Parashat Ki Teitzei

Friday, September 1, 2017 / 10 Elul, 5777
Parashat Ki Teitzei Deuteronomy 21:10-25:19
Dear Friends,
Last Shabbat, Congregation Emanu El in Houston cancelled services; however my friend and colleague Rabbi Oren Hayon invited people to join him on Facebook Live to study, pray and reflect as they braced for a storm whose destructive power they could not have imagined.
Rabbi Hayon’s choices of texts speak powerfully one week after the devastation began. Who would have thought that these texts would accurately reflect the extraordinary response of the people of Houston to one another?  Acts of rescue were forms of prayer and enabled people to connect with the Divine.  As Rabbi Shneur Zalman of Liadi, the founder of Habad Lubavitch teaches:  “Before beginning to pray, one ought to say, ‘I hereby accept upon myself the commandment of loving my neighbor as myself.’  The commandment to love one’s fellow man is the gateway through which one approaches God in prayer.”

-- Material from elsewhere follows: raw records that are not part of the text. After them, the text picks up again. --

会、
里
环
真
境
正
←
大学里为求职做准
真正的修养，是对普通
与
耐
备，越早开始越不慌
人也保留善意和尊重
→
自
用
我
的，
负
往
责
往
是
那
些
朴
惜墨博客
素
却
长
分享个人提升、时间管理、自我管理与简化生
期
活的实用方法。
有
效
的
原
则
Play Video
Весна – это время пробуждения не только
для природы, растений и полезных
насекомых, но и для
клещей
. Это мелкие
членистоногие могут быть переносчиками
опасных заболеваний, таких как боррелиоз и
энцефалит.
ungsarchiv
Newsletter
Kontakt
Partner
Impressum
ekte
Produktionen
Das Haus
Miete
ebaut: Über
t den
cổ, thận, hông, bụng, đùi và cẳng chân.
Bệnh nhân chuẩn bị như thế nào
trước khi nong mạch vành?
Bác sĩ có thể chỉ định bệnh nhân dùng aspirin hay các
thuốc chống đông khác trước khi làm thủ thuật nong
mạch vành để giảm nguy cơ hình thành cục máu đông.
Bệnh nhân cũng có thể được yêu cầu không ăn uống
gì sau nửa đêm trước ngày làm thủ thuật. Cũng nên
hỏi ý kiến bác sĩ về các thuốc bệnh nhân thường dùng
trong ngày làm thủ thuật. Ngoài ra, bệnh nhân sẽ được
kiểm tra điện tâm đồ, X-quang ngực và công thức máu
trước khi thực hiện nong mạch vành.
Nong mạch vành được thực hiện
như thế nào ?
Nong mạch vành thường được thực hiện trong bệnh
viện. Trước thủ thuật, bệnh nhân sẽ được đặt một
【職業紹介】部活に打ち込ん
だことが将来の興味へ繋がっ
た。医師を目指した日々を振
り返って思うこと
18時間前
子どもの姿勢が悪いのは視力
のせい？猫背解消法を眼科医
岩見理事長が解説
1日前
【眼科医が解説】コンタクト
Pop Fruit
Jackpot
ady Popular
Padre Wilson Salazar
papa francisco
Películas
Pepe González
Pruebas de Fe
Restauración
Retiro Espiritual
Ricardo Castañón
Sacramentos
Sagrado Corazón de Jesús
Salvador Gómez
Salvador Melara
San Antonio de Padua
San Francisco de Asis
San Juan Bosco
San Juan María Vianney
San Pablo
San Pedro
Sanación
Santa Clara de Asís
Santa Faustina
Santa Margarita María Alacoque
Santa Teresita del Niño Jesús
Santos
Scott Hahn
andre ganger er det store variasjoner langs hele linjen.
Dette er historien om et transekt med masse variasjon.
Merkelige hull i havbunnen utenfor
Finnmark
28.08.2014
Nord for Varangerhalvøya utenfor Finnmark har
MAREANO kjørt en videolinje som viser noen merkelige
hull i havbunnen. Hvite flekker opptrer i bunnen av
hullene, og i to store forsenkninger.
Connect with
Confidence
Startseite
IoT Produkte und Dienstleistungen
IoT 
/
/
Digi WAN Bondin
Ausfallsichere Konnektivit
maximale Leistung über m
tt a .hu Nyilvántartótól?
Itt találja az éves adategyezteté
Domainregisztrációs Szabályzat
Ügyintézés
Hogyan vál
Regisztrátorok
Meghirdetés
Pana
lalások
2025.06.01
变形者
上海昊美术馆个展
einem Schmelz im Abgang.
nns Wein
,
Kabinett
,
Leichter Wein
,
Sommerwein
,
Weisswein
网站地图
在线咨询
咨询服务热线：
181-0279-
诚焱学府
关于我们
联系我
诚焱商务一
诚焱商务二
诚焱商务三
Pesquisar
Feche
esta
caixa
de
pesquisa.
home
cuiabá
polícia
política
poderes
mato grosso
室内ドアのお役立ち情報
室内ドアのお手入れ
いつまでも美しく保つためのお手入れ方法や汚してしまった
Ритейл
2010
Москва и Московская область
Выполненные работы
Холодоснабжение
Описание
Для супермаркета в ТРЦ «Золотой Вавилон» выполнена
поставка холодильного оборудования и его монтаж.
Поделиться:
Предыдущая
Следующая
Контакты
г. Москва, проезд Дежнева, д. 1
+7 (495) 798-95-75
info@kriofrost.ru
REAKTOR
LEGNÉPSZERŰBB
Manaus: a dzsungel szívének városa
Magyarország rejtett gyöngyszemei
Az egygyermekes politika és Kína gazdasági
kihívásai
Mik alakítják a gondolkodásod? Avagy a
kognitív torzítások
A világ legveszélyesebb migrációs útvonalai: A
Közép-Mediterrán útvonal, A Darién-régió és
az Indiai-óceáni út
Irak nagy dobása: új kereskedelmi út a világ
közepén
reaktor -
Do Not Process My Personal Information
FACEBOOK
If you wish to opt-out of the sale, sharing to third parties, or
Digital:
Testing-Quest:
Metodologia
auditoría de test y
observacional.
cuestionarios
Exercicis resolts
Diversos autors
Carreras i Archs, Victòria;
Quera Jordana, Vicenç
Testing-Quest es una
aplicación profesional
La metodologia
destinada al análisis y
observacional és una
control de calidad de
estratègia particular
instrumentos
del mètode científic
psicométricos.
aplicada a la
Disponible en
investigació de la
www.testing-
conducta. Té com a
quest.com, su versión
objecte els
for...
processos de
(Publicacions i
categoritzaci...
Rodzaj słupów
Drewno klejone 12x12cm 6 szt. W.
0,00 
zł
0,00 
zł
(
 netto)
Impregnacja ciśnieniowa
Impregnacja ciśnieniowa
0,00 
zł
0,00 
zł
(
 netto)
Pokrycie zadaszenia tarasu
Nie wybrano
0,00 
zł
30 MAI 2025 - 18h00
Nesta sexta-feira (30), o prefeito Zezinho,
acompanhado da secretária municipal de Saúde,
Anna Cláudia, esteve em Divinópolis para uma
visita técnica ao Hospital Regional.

Houston residents could not go to shul on Shabbat or church on Sunday, however, so many approached God through rescue and response by showing their love and concern for their neighbors.
At least two of my  colleagues lost their homes. However, the selflessness of neighbors and strangers saved their lives and bolstered their faith in humankind.  Three of Houston’s five largest synagogues suffered significant flooding, however, most managed to open up portions that were dry for those needing shelter. While Joel Osteen’s Lakewood Church, which seats 16,000 people kept its doors closed for two days, twenty-one mosques and countless other churches, and the aforementioned synagogues opened their doors to provide shelter.  God was with the people of Houston. Their response and rescue efforts were manifestations of the Divine presence that dwells within everyone.
What did those displaced from the rising water need most?  One’s basic material needs: dry shoes and clothing; fresh water and nourishing food; a safe, warm and dry place to sleep. Neighbor helped neighbor, stranger helped stranger. They heeded the words of Rabbi Israel Salanter who taught, “My neighbor’s needs are my spiritual needs.”
How have you helped?  Perhaps you’ve already made a donation, or simply checked in with loved ones to let them know you care.  Those with special skills like our member Danny Sarner, made their way to Houston to lend a hand.  Danny is a helicopter pilot and he’s there helping in the airborne rescue efforts.  Not many of us have Danny’s special skills and he’d never accept the accolades, however, he is our local hero and has lifted his spirits and the spirits of his Houston “neighbors” by showing up to help.
Houston will require extraordinary clean-up and rebuilding efforts in the months ahead.  In the meantime click here for some are ways you can help.
You can also donate to Temple Beth El and indicate “Harvey Relief.”  As my colleagues inform me of their congregants’ most vital needs, we can give directly and personally. Or donate gift cards in any denomination from Target, Home Depot, Lowes or Walmart.  I will send gift cards or money to the specific congregations in Houston where I have direct contacts.
When we join to celebrate Shabbat tonight, we will offer our prayers, collect donations, and celebrate the extraordinary generosity and support that neighbor offered neighbor in the past week.
Wishing you a Shabbat of peace and wholeness.